**Data supplied**
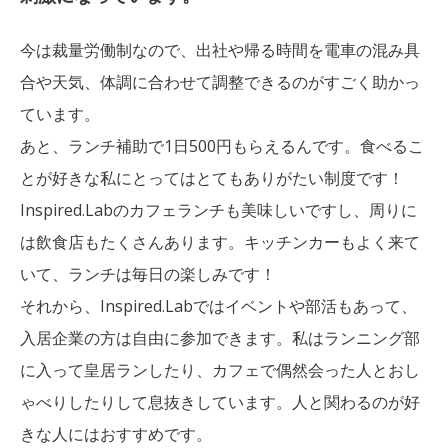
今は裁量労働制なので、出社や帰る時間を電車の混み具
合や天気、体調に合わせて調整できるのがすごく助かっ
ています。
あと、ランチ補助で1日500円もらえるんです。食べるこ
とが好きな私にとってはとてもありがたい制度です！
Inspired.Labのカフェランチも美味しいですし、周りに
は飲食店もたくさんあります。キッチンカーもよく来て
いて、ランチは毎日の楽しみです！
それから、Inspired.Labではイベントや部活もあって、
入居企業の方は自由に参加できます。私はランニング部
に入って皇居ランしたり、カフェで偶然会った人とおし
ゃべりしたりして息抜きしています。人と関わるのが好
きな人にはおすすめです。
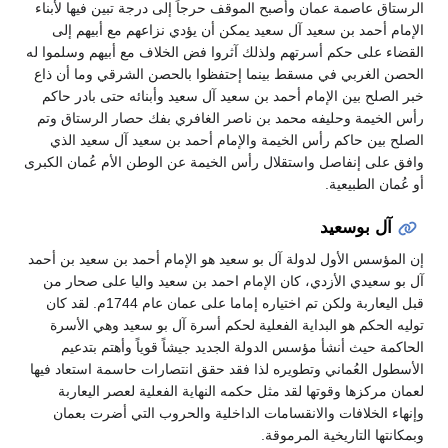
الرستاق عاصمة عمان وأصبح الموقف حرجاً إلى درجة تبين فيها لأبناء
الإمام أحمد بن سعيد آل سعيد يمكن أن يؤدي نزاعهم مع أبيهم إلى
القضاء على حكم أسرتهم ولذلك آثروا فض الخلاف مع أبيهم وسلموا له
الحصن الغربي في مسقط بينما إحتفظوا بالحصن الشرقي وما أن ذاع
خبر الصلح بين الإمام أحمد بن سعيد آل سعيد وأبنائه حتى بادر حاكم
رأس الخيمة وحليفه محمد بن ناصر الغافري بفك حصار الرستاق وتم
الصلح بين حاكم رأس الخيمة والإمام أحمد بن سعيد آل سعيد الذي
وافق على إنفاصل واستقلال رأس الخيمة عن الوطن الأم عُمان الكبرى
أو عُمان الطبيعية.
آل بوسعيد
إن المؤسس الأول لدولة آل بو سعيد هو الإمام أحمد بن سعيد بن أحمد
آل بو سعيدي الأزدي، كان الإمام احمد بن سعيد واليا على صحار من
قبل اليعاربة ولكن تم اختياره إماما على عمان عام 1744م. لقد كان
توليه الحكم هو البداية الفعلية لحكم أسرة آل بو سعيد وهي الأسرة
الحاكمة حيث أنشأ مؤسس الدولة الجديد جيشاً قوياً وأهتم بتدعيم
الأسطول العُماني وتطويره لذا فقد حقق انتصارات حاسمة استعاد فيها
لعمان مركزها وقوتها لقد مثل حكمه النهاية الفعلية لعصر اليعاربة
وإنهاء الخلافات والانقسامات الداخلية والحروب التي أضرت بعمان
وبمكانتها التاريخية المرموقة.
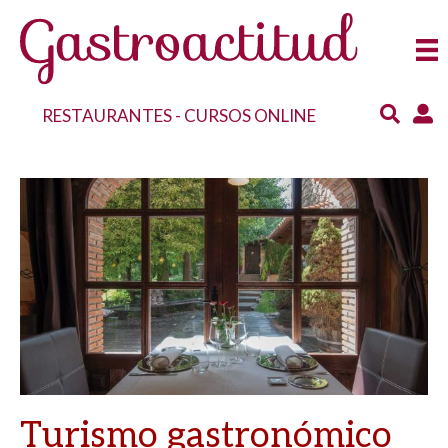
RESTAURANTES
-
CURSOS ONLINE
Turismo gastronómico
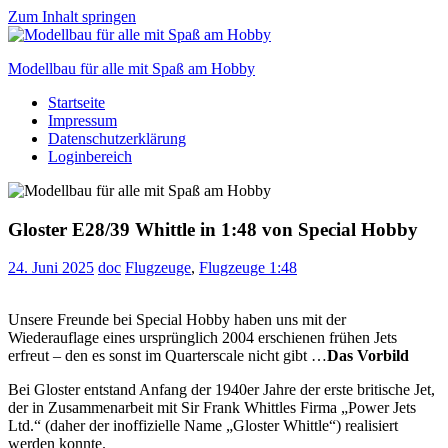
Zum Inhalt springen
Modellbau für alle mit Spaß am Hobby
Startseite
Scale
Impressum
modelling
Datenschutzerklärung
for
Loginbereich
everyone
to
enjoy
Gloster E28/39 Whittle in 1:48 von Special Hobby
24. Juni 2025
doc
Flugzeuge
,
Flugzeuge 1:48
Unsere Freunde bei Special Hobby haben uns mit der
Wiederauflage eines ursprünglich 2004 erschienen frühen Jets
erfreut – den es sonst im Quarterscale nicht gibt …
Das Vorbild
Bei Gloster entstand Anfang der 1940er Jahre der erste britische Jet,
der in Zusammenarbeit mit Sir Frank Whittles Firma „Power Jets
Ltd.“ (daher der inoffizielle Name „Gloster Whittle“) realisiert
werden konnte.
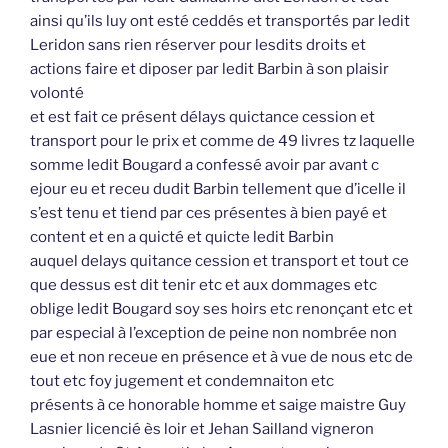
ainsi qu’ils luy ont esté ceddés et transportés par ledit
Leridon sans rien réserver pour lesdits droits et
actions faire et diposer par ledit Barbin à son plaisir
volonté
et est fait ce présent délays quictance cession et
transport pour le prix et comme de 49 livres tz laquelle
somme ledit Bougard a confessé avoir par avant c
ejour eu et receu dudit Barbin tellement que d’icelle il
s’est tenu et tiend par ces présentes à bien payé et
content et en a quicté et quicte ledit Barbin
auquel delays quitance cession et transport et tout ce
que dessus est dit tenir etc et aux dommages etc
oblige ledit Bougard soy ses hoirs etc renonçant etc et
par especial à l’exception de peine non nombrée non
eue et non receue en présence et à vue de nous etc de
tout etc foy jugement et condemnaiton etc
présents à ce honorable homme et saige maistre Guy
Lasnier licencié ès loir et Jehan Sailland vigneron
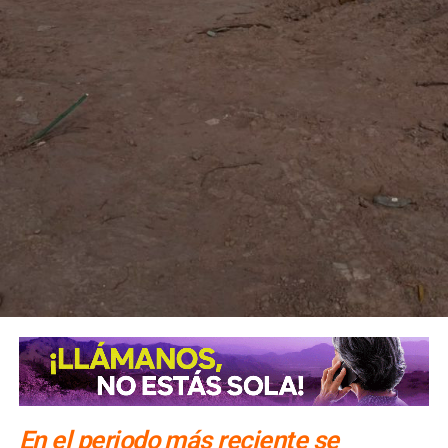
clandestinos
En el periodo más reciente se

**Job**
Copy out every line of the records above without changing a word, and leave the pictures out.

**Result for this exercise**
今は裁量労働制なので、出社や帰る時間を電車の混み具
合や天気、体調に合わせて調整できるのがすごく助かっ
ています。
あと、ランチ補助で1日500円もらえるんです。食べるこ
とが好きな私にとってはとてもありがたい制度です！
Inspired.Labのカフェランチも美味しいですし、周りに
は飲食店もたくさんあります。キッチンカーもよく来て
いて、ランチは毎日の楽しみです！
それから、Inspired.Labではイベントや部活もあって、
入居企業の方は自由に参加できます。私はランニング部
に入って皇居ランしたり、カフェで偶然会った人とおし
ゃべりしたりして息抜きしています。人と関わるのが好
きな人にはおすすめです。
الرستاق عاصمة عمان وأصبح الموقف حرجاً إلى درجة تبين فيها لأبناء
الإمام أحمد بن سعيد آل سعيد يمكن أن يؤدي نزاعهم مع أبيهم إلى
القضاء على حكم أسرتهم ولذلك آثروا فض الخلاف مع أبيهم وسلموا له
الحصن الغربي في مسقط بينما إحتفظوا بالحصن الشرقي وما أن ذاع
خبر الصلح بين الإمام أحمد بن سعيد آل سعيد وأبنائه حتى بادر حاكم
رأس الخيمة وحليفه محمد بن ناصر الغافري بفك حصار الرستاق وتم
الصلح بين حاكم رأس الخيمة والإمام أحمد بن سعيد آل سعيد الذي
وافق على إنفاصل واستقلال رأس الخيمة عن الوطن الأم عُمان الكبرى
أو عُمان الطبيعية.
آل بوسعيد
إن المؤسس الأول لدولة آل بو سعيد هو الإمام أحمد بن سعيد بن أحمد
آل بو سعيدي الأزدي، كان الإمام احمد بن سعيد واليا على صحار من
قبل اليعاربة ولكن تم اختياره إماما على عمان عام 1744م. لقد كان
توليه الحكم هو البداية الفعلية لحكم أسرة آل بو سعيد وهي الأسرة
الحاكمة حيث أنشأ مؤسس الدولة الجديد جيشاً قوياً وأهتم بتدعيم
الأسطول العُماني وتطويره لذا فقد حقق انتصارات حاسمة استعاد فيها
لعمان مركزها وقوتها لقد مثل حكمه النهاية الفعلية لعصر اليعاربة
وإنهاء الخلافات والانقسامات الداخلية والحروب التي أضرت بعمان
وبمكانتها التاريخية المرموقة.
RESTAURANTES
-
CURSOS ONLINE
Turismo gastronómico
Zum Inhalt springen
Modellbau für alle mit Spaß am Hobby
Startseite
Scale
Impressum
modelling
Datenschutzerklärung
for
Loginbereich
everyone
to
enjoy
Gloster E28/39 Whittle in 1:48 von Special Hobby
24. Juni 2025
doc
Flugzeuge
,
Flugzeuge 1:48
Unsere Freunde bei Special Hobby haben uns mit der
Wiederauflage eines ursprünglich 2004 erschienen frühen Jets
erfreut – den es sonst im Quarterscale nicht gibt …
Das Vorbild
Bei Gloster entstand Anfang der 1940er Jahre der erste britische Jet,
der in Zusammenarbeit mit Sir Frank Whittles Firma „Power Jets
Ltd.“ (daher der inoffizielle Name „Gloster Whittle“) realisiert
werden konnte.
ainsi qu’ils luy ont esté ceddés et transportés par ledit
Leridon sans rien réserver pour lesdits droits et
actions faire et diposer par ledit Barbin à son plaisir
volonté
et est fait ce présent délays quictance cession et
transport pour le prix et comme de 49 livres tz laquelle
somme ledit Bougard a confessé avoir par avant c
ejour eu et receu dudit Barbin tellement que d’icelle il
s’est tenu et tiend par ces présentes à bien payé et
content et en a quicté et quicte ledit Barbin
auquel delays quitance cession et transport et tout ce
que dessus est dit tenir etc et aux dommages etc
oblige ledit Bougard soy ses hoirs etc renonçant etc et
par especial à l’exception de peine non nombrée non
eue et non receue en présence et à vue de nous etc de
tout etc foy jugement et condemnaiton etc
présents à ce honorable homme et saige maistre Guy
Lasnier licencié ès loir et Jehan Sailland vigneron
clandestinos
En el periodo más reciente se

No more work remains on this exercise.